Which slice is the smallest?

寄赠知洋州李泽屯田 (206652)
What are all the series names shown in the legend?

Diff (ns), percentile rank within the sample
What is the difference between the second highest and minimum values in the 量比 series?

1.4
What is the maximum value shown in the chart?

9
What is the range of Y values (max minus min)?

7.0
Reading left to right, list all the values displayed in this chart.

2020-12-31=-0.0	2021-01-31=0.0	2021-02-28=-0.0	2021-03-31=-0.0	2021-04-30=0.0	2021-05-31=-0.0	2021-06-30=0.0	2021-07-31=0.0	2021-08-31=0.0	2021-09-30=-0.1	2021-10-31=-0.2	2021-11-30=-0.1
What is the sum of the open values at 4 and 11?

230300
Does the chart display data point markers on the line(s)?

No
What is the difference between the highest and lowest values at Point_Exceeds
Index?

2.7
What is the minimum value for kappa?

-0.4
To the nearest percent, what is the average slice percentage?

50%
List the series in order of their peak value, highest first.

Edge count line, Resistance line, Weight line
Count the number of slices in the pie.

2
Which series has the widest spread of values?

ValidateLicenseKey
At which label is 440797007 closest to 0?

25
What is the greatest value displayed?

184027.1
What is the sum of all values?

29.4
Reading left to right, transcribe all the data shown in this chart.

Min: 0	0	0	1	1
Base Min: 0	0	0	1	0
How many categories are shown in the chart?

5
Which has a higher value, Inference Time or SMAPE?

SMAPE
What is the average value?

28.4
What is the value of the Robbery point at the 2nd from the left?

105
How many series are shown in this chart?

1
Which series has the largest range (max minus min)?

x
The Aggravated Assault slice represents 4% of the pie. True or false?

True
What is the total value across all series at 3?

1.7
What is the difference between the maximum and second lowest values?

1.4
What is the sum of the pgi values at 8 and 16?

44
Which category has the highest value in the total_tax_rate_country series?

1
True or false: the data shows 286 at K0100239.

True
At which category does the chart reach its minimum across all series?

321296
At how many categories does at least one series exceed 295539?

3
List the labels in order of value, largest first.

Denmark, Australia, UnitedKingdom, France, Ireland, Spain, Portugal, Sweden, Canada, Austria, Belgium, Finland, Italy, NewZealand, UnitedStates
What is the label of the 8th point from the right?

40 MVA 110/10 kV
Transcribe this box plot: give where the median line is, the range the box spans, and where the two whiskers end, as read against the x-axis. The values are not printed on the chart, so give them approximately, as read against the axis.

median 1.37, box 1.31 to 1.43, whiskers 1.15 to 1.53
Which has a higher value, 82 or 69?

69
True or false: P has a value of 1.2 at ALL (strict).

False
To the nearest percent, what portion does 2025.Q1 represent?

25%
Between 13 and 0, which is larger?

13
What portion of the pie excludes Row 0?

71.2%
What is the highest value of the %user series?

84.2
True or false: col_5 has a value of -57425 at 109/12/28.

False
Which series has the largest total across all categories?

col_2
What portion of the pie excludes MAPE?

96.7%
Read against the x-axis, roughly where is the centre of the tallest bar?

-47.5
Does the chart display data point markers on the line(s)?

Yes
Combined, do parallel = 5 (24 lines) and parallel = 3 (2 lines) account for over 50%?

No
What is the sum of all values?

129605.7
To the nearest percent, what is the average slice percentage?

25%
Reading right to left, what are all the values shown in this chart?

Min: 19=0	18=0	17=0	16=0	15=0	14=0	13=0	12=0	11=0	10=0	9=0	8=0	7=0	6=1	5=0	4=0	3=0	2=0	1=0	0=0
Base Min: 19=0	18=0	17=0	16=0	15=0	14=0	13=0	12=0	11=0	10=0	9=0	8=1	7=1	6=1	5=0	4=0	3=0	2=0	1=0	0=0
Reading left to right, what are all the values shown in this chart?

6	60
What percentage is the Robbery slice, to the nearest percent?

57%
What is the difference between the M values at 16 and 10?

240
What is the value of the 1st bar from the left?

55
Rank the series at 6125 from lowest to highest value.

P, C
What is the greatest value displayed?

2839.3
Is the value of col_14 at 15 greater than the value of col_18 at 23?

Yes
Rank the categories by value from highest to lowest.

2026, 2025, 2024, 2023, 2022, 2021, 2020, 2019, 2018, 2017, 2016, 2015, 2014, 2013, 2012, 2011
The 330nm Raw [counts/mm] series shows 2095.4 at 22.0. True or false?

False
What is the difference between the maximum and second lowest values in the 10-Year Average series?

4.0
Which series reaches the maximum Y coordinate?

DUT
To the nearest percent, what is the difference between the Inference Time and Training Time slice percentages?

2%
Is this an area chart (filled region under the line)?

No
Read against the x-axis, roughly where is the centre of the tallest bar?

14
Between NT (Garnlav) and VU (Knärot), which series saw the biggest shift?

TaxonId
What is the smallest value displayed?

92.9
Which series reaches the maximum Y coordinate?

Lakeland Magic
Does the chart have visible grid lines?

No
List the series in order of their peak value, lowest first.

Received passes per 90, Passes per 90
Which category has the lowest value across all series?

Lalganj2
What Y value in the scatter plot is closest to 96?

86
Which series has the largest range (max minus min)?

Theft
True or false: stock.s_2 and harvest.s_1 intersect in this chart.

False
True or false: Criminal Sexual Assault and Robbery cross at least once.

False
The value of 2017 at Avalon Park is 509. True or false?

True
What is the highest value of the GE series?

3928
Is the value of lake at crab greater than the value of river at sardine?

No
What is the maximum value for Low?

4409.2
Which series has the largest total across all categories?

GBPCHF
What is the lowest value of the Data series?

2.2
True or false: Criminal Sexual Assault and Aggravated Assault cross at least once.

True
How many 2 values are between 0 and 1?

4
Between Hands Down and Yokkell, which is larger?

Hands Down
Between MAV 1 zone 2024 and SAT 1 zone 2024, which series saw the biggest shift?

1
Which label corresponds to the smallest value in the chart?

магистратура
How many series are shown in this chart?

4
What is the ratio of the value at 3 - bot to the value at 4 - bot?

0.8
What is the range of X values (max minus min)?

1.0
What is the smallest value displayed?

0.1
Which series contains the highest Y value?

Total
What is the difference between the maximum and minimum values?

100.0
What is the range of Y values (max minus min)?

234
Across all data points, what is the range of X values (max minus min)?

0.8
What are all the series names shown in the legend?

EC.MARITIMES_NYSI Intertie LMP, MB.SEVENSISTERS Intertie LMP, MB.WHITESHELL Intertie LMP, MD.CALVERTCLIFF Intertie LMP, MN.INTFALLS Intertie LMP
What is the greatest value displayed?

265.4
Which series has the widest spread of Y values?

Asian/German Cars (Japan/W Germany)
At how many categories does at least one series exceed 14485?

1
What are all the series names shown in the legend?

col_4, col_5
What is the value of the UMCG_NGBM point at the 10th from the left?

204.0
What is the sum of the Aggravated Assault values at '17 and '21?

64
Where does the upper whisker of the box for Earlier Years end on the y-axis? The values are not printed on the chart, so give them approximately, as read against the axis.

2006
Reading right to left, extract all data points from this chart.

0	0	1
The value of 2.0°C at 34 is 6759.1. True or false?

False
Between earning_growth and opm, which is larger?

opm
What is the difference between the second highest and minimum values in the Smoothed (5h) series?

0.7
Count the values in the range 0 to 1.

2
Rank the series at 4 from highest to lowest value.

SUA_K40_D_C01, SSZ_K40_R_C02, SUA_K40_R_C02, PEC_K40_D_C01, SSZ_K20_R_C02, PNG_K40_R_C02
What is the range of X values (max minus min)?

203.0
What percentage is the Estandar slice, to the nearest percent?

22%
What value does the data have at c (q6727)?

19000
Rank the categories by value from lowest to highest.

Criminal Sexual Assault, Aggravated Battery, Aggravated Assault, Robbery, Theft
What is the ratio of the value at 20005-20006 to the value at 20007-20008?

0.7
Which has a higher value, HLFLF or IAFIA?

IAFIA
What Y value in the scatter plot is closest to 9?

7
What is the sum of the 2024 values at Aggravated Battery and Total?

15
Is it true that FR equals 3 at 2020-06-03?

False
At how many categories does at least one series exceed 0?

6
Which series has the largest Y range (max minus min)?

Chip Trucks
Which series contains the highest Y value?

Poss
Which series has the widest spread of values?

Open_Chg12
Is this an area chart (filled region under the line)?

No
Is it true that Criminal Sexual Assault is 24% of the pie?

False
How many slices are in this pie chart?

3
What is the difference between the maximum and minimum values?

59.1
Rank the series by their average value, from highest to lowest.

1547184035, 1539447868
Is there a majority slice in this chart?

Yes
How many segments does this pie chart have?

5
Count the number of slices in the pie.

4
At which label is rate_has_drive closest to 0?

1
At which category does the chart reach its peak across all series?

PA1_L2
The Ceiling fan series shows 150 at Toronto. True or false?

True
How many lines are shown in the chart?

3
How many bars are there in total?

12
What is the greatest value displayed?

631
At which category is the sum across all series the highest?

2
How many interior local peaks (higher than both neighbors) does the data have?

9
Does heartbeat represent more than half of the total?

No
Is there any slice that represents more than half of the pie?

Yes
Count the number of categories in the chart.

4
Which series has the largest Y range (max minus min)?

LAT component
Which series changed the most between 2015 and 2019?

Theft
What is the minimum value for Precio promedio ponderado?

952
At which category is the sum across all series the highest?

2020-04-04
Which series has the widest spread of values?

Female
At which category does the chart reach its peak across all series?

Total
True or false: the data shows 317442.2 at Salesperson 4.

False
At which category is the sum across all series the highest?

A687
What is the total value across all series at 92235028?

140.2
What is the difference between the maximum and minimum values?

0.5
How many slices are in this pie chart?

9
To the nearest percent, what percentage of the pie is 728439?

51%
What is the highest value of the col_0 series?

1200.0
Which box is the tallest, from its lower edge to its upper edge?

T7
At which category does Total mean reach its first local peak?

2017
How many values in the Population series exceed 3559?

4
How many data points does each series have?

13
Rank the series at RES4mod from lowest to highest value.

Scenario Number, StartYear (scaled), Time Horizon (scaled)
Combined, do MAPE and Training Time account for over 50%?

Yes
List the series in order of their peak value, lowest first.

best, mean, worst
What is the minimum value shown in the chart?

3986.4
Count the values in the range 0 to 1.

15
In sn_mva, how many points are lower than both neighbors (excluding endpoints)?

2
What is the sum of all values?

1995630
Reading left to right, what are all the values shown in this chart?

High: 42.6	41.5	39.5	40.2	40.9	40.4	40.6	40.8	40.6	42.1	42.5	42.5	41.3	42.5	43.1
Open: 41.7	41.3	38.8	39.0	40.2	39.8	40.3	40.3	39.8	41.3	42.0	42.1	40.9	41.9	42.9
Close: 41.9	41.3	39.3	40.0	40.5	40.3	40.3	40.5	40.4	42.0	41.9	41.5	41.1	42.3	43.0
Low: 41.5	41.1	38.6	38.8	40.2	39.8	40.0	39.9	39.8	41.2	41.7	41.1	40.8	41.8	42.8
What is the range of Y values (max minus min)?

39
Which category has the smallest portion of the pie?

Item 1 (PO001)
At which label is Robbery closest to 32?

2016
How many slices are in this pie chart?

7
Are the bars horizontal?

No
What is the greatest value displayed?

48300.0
++++++
Task to carry out ::
Reproduce the entries above word for word, beginning with the first line and ending with the line that contains "What is the value of the Robbery".

Worked solution ::
Which slice is the smallest?

寄赠知洋州李泽屯田 (206652)
What are all the series names shown in the legend?

Diff (ns), percentile rank within the sample
What is the difference between the second highest and minimum values in the 量比 series?

1.4
What is the maximum value shown in the chart?

9
What is the range of Y values (max minus min)?

7.0
Reading left to right, list all the values displayed in this chart.

2020-12-31=-0.0	2021-01-31=0.0	2021-02-28=-0.0	2021-03-31=-0.0	2021-04-30=0.0	2021-05-31=-0.0	2021-06-30=0.0	2021-07-31=0.0	2021-08-31=0.0	2021-09-30=-0.1	2021-10-31=-0.2	2021-11-30=-0.1
What is the sum of the open values at 4 and 11?

230300
Does the chart display data point markers on the line(s)?

No
What is the difference between the highest and lowest values at Point_Exceeds
Index?

2.7
What is the minimum value for kappa?

-0.4
To the nearest percent, what is the average slice percentage?

50%
List the series in order of their peak value, highest first.

Edge count line, Resistance line, Weight line
Count the number of slices in the pie.

2
Which series has the widest spread of values?

ValidateLicenseKey
At which label is 440797007 closest to 0?

25
What is the greatest value displayed?

184027.1
What is the sum of all values?

29.4
Reading left to right, transcribe all the data shown in this chart.

Min: 0	0	0	1	1
Base Min: 0	0	0	1	0
How many categories are shown in the chart?

5
Which has a higher value, Inference Time or SMAPE?

SMAPE
What is the average value?

28.4
What is the value of the Robbery point at the 2nd from the left?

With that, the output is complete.